_REQUIREMENT_: Reproduce the line that contains "Rendered at 1275 by 1650 pixels." and every line after it through the end of the records, exactly, with nothing added.

[Document layout detection data]
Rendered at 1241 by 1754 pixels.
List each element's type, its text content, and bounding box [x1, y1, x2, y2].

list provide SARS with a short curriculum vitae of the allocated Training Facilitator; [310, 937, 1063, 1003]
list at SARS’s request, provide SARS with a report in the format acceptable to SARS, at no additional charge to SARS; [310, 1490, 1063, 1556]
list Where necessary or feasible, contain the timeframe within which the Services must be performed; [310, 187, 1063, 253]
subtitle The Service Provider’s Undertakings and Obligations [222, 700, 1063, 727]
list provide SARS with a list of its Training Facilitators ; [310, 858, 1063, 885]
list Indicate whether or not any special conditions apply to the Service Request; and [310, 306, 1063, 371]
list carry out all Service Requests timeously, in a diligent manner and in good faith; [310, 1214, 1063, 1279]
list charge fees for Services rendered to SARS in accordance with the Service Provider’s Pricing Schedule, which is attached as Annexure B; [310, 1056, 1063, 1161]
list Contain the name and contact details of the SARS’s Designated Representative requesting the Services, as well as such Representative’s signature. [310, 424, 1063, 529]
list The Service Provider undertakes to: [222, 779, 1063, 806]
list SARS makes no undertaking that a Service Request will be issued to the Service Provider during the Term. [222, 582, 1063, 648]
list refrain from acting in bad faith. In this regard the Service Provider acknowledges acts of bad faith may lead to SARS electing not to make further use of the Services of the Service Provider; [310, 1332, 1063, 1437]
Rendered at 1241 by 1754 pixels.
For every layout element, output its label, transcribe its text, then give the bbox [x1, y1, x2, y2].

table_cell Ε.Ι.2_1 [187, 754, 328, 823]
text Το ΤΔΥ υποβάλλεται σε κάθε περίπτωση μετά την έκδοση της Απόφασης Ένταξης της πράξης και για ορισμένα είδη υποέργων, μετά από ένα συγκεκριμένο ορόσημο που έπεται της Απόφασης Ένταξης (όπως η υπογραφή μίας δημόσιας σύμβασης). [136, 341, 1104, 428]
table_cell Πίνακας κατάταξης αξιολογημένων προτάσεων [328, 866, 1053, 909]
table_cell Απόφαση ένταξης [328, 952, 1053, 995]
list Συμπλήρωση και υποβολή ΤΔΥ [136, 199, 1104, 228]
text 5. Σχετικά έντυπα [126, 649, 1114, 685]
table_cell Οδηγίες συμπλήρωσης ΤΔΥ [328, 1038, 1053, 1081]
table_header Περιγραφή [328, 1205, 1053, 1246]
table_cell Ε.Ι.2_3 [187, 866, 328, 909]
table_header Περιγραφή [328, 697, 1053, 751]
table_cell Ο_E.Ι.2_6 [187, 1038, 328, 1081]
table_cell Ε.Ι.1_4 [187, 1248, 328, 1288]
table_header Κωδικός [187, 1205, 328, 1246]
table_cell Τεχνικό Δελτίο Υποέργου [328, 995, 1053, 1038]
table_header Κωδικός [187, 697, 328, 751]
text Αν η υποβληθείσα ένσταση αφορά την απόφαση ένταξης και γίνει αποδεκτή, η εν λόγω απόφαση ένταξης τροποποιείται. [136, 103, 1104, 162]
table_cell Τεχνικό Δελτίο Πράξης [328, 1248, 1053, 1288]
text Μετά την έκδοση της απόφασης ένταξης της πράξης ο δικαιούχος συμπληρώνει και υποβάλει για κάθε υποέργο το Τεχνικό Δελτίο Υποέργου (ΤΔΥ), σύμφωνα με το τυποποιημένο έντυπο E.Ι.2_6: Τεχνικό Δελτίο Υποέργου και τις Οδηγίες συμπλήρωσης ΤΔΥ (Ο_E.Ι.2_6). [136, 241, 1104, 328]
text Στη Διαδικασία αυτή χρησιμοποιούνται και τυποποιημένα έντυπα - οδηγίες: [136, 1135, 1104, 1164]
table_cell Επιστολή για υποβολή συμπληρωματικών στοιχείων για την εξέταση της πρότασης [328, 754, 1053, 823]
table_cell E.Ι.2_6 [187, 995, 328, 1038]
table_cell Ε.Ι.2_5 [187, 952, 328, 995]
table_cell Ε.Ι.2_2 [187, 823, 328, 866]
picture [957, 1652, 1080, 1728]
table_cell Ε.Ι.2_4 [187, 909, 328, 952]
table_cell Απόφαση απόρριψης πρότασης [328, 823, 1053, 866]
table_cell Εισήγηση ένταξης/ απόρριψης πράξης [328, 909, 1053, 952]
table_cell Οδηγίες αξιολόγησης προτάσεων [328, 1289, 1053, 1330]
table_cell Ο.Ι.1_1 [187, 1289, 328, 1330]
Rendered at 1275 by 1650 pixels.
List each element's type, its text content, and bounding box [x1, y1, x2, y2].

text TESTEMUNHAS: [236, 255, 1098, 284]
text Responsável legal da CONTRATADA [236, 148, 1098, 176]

_RESPONSE TO THE TASK_:
Rendered at 1275 by 1650 pixels.
List each element's type, its text content, and bounding box [x1, y1, x2, y2].

text TESTEMUNHAS: [236, 255, 1098, 284]
text Responsável legal da CONTRATADA [236, 148, 1098, 176]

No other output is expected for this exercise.